Linear viscoelastic rheological FrBD models

This paper introduces two novel rate-and-state-dependent friction models within the Friction with Bristle Dynamics (FrBD) framework based on Generalized Maxwell and Generalized Kelvin-Voigt viscoelastic elements, demonstrating that they satisfy boundedness and passivity for any physically meaningful parameters and illustrating their utility for control design in robotics.

The Gist

Imagine you are trying to push a heavy box across a carpet. You don't just push, and it doesn't just slide. There's a moment where you push hard, but the box doesn't move yet (it's "stuck"). Then, suddenly, it jerks forward. Once it's moving, it feels easier to keep it going, but if you stop and start again, it's hard to get it moving.

This complex "stick-slip" behavior is friction. Engineers have been trying to write a perfect mathematical recipe for friction for decades because it's crucial for robots, car brakes, and even your phone's touchscreen.

This paper introduces a new, smarter way to model that friction. Here is the breakdown using simple analogies.

1. The Old Way: The "Stiff Spring" Problem

For a long time, the most popular model (called LuGre) imagined friction as a single, stiff spring covered in tiny bristles (like a toothbrush). When you push, the bristles bend.

• The Problem: This model was great at predicting movement, but it had a fatal flaw for safety-critical systems like robots: it wasn't "passive."
• The Analogy: Imagine a robot arm holding a glass of water. If the friction model is "non-passive," it's like the robot arm suddenly deciding to add energy to the system out of nowhere. The arm might start shaking violently, spilling the water, because the math told it to push harder than physics allowed. It's like a car that accelerates on its own when you hit the brakes.

2. The New Idea: "Friction with Bristle Dynamics" (FrBD)

The authors propose a new framework called FrBD. Instead of just one stiff spring, they imagine the surface is made of viscoelastic materials (like silly putty or a memory foam mattress). These materials have two superpowers:

1. Elasticity: They bounce back (like a spring).
2. Viscosity: They flow slowly and resist motion (like honey).

The paper introduces two specific "recipes" for these materials, based on classic physics models:

• The Generalized Maxwell (GM) Model: Think of this as a bunch of springs and shock absorbers connected in a row. If you pull one end, the whole chain stretches and slowly settles.
• The Generalized Kelvin-Voigt (GKV) Model: Think of this as springs and shock absorbers connected side-by-side. If you push, they all resist together, but some parts move faster than others.

3. Why This is a Big Deal

The authors proved two massive things about these new models:

A. They are "Safe" (Passive)
In the world of control theory, "passive" means the system never creates energy out of thin air; it only absorbs or stores it.

• The Analogy: Think of a passive friction model as a sponge. If you squeeze it, it absorbs your energy. It never suddenly shoots water back at you with more force than you gave it.

## [Saved entries]
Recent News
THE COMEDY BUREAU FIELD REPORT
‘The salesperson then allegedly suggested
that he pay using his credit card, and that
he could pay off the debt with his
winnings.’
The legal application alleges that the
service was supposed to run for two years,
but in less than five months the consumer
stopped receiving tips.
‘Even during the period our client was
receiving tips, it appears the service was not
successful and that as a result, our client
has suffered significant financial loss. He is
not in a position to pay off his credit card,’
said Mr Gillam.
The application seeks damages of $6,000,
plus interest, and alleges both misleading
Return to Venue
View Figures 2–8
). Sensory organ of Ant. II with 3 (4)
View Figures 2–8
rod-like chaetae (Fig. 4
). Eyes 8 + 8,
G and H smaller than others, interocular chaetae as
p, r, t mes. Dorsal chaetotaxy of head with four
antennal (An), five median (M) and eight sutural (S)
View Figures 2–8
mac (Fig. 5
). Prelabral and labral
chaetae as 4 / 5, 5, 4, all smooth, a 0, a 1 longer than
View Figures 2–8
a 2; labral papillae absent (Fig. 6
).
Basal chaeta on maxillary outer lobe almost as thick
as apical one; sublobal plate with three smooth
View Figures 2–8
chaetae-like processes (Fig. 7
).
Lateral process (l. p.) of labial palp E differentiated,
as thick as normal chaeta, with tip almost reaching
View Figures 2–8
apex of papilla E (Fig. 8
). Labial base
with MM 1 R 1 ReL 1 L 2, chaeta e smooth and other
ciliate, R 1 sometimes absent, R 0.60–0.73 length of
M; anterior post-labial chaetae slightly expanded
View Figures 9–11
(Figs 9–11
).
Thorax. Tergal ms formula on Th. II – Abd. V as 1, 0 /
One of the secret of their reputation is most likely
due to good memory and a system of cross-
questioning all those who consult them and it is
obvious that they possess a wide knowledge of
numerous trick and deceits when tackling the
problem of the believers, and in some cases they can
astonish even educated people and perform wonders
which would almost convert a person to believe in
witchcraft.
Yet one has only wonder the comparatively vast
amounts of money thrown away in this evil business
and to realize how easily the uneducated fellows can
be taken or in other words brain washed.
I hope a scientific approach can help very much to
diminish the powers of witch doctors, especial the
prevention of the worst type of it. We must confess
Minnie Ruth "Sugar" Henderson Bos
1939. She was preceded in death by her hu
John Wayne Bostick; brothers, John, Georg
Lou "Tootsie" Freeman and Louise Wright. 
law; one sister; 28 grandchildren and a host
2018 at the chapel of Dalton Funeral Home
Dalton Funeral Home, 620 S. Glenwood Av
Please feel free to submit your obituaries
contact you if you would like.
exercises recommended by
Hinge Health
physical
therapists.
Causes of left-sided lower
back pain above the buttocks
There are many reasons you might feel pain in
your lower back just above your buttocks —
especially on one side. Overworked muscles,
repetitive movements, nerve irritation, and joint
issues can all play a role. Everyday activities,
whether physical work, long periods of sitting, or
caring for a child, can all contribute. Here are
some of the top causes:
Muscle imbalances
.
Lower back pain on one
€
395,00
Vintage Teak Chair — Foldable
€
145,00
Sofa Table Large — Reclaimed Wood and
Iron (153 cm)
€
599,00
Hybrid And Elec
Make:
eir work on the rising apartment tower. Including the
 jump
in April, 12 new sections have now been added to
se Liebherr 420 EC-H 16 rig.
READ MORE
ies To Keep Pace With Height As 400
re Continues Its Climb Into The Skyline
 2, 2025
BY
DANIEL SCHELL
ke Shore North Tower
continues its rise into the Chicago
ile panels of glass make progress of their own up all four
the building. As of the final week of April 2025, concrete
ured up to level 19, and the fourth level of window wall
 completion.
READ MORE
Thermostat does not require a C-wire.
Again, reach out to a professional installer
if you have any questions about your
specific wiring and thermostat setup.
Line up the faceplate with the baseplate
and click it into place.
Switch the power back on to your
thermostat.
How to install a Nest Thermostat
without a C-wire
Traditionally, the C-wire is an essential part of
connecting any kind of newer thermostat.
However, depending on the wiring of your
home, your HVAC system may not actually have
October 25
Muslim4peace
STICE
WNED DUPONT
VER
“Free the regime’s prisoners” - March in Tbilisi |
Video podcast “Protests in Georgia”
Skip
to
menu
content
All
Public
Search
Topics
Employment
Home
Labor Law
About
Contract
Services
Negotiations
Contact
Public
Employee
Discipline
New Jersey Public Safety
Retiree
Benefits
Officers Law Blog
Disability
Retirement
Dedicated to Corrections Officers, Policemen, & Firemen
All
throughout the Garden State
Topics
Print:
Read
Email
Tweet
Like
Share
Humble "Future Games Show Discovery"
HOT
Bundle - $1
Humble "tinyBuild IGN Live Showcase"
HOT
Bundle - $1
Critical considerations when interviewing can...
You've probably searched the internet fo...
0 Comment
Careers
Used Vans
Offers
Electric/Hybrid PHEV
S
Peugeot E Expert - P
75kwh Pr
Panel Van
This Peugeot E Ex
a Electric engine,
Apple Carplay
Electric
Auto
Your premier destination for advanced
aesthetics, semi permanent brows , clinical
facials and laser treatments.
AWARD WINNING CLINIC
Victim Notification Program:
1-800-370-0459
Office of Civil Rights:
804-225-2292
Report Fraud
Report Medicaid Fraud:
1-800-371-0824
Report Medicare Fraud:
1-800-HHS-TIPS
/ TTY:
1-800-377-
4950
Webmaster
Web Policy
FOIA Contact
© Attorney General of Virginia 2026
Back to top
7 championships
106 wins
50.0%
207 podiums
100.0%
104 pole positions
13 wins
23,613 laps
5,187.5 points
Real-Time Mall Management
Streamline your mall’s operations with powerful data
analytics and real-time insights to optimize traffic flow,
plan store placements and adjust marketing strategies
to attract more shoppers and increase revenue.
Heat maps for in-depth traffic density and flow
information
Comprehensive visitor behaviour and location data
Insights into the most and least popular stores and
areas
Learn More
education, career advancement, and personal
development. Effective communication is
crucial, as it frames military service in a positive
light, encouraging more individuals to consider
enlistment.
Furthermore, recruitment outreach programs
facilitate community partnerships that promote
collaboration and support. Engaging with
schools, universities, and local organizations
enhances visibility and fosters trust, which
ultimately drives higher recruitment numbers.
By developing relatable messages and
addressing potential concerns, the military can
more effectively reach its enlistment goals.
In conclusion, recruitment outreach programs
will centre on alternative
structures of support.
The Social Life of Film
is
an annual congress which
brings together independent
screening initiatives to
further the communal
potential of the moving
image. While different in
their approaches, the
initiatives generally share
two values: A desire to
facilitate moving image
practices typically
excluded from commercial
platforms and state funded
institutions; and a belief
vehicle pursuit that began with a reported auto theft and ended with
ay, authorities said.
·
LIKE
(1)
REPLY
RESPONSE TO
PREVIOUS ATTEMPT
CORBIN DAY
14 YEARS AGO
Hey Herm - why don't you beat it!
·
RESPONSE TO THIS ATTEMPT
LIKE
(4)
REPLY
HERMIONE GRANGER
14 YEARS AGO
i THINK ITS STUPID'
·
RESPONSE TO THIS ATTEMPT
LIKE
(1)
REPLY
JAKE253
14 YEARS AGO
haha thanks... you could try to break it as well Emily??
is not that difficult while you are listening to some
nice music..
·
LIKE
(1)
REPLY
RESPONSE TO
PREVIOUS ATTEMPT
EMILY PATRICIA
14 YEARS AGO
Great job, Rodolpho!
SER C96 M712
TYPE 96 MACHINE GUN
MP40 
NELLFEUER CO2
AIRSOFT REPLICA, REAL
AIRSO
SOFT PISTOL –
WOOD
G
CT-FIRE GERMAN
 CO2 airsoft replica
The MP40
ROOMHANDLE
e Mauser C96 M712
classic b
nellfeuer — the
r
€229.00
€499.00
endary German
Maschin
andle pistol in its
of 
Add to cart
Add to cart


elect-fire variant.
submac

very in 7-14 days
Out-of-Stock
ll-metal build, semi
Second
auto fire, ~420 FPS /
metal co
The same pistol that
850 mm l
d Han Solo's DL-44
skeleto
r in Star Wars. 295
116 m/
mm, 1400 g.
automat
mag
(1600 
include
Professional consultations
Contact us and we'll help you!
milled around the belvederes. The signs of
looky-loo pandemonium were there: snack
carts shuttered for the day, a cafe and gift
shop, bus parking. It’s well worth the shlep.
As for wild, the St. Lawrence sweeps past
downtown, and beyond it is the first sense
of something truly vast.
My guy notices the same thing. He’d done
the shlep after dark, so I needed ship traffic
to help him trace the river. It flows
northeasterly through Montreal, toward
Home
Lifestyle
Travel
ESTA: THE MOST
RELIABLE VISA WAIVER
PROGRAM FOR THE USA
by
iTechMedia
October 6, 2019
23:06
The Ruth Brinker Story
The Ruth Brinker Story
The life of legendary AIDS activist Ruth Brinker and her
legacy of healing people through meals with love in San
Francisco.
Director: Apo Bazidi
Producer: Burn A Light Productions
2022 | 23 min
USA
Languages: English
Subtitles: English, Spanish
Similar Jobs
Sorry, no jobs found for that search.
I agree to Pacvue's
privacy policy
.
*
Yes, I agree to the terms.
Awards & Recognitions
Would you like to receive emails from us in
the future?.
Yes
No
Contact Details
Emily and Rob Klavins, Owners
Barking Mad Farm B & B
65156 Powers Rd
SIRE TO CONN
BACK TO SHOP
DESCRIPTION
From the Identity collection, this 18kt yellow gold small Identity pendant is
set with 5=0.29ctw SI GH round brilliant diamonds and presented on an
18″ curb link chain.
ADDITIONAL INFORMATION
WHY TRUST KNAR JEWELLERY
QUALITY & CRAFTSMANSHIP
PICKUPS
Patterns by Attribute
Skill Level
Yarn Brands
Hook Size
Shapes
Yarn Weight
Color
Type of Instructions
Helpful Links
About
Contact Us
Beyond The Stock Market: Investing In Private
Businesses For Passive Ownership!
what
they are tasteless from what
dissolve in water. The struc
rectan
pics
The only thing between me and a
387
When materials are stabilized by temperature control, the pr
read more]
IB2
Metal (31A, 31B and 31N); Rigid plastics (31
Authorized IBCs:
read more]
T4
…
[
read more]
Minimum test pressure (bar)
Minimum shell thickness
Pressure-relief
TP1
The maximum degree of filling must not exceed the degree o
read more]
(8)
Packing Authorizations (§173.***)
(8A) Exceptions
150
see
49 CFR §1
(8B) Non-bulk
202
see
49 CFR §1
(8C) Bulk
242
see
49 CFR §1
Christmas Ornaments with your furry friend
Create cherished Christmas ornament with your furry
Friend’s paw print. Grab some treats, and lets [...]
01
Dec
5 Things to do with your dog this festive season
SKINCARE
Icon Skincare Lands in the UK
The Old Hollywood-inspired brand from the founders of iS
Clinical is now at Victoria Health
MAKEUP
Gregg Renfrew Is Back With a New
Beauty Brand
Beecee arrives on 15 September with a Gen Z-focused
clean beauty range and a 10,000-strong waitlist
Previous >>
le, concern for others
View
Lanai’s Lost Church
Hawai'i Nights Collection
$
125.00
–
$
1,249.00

## [DIRECTIVE 1]
In the friction models text, what does "passive" mean in control theory?
## [DIRECTIVE 2]
List every application that the friction models text names as one where a mathematical recipe for friction is crucial.

## [ANSWER BOX 1]
It means the system never creates energy out of thin air and only absorbs or stores it.

## [ANSWER BOX 2]
Robots, car brakes, and phone touchscreens.